Latest revision as of 15:34, 12 March 2014

This section is up to date for TED Notepad version 6.3.1.0.

The meaning of some terms used in this manual is as follows below:


  • An alphanum is an alpha-numeric character, i.e. a, b, ..., z; A, B, ..., Z; 0, 1, ..., 9.
    • Special characters like á (a with acute) belong to alphanums only in certain locale settings. To be able to recognize these characters as alphanums you need to use CTYPE category of a locale that supports it. TED Notepad always works with the current system locale settings.
  • A digit is any digit recognized by Unicode, i.e. 1, ..., 9, but also ¹, ², ³, etc.
  • A capital is any capital letter, i.e. A, B, ..., Z. These are called letters in upper letter case or simply upper case letters. Their oposites are called lower case letters and are in lower letter case or simply in lower case.
    • Special characters like Á (A with acute) belong to capitals only in certain locale settings. To be able to recognize these characters as capitals you need to use CTYPE category of a locale that supports it. TED Notepad always works with the current system locale settings.
  • There are also other types of characters recognized by TED notepad:
    • A punctuation character is any character recognized by Unicode as meant for punctuation purposes, e.g. quotation marks.
    • A control character is a character from the very beginning of the ASCII table. These have special meaning and should be either avoided or treated with care.




  • A line is a sequence of characters, where two lines are divided by one newline. Note that if Word Wrap is turned on, a line may be visually wrapped into several visual lines, but within all tools and most features it will still be treated as a single unbroken line. Any current visual word-wrapping has seldom impact on how lines are treated within tools and features .


  • A sentence is a sequence of characters that begins with a capital and ends with a Dot, a Question mark or an Exclamation mark. Example: Alice? Who the f... is Alice? are two sentences, but Alice? Who the f... Is Alice? are three sentences. Unfortunatelly, even How are you today, Mr. President? is considered as two sentences.

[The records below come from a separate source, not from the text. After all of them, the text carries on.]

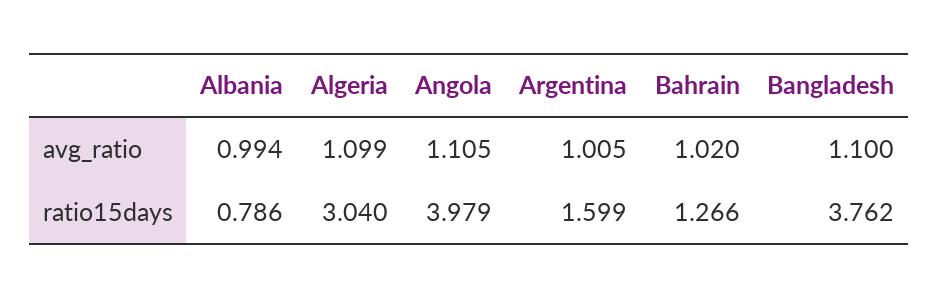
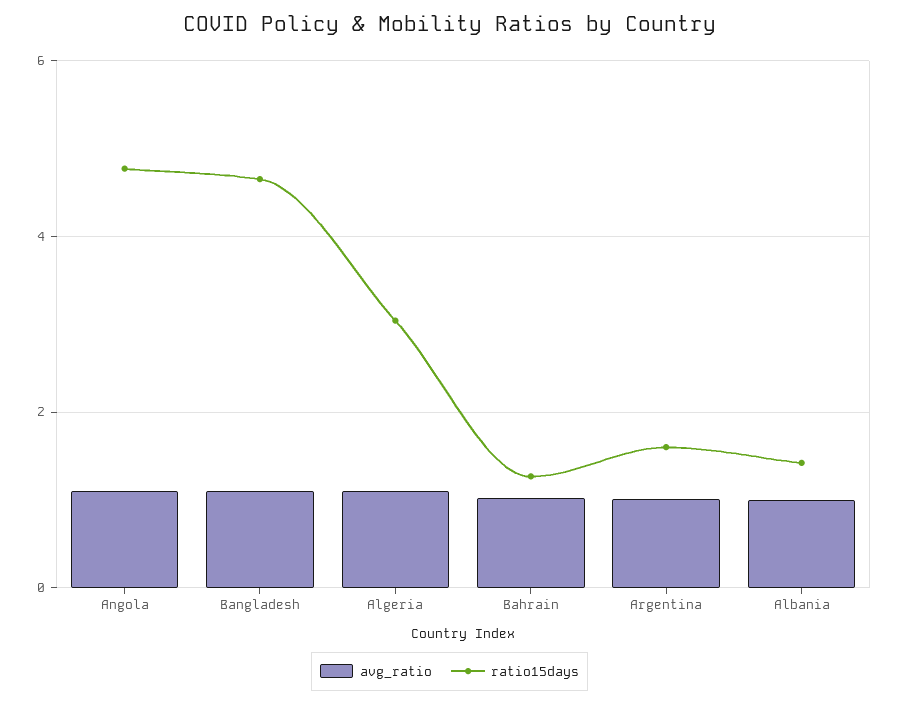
  {
    "avg_ratio": {
      "Albania": 0.994,
      "Algeria": 1.099,
      "Angola": 1.105,
      "Argentina": 1.005,
      "Bahrain": 1.02,
      "Bangladesh": 1.1
    },
    "ratio15days": {
-     "Albania": 0.786,
+     "Albania": 1.4,
      "Algeria": 3.04,
-     "Angola": 3.979,
+     "Angola": 4.8,
      "Argentina": 1.599,
      "Bahrain": 1.266,
-     "Bangladesh": 3.762
+     "Bangladesh": 4.6
    }
  }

  • A line column is part of line, which meets certain column criteria. As these column criteria are applied to subsequent lines, they determine a logical column of text over these lines. The criteria are applied to individual lines independently, thus possibly determining a column of text, which may be visually hard to identify. Nevertheless, for each individual line, the column criteria are met.
    • Note: A line column is always one solid line portion, i.e. one line column can never consist of two separate portions of the same line. This is because a line column is a logical part of line, it only specifies where it begins and where it ends on each line.
    • Applicable column criteria may change from feature to feature and from tool to tool, but they usually include:
      • Dividing each line into portions using delimiting characters, also called delimiters. These delimiting characters are located within each line and the line is split into portions. A splitting point occurs at any of these characters. These portions are numbered. The criteria then specify, which consequtive portions are to be selected for the line column. Note: Delimiting characters enclosing the selected portions are not included within the line column, but any delimiting characters between the selected portions are naturally included.
      • Dividing each line into portions using a delimiting phrase. In contrast to the delimiting characters, delimiting phrase is always located within each line as a whole sequence of characters, not as a set of individual and interchangeable characters. The line is split into numbered portions wherever this whole delimiting phrase is found. The criteria then specify, which consequtive portions are to be selected for the line column. Note: Delimiting phrases enclosing the selected portions are not included within the line column, but any delimiting phrases between the selected portions are naturally included.
      • Taking only a portion of each line based on a range of characters. A range of characters is simply a starting and an ending point within the line. All characters between the starting and ending points are selected for the line column.
      • Certain combinations of the above criteria can be used to further reduce the column. For example, a set of delimiting characters can be used to split the line and select only the second part, and then a range of characters can be used to further reduce that part at its beginning and/or at its end. Note that these criteria are applied in sequence and their results compound, i.e. later criteria obey prior criteria and never try to reach outside of boundaries set by preceding criteria.


  • An actual insertion point (also called a current caret location) is a position of the caret in the documnet. It is also the end of the actual selection, if any. Note that the end of the selection is where the user stops selecting the text, therefore if selecting text upwards, the selection end visually preceeds the selection beginning.


  • To unique lines is to remove duplicate lines, to unify them. If lines or words have been uniqued, it means that each line (or word) is unique in the results and that no two lines (or words) are of the same text.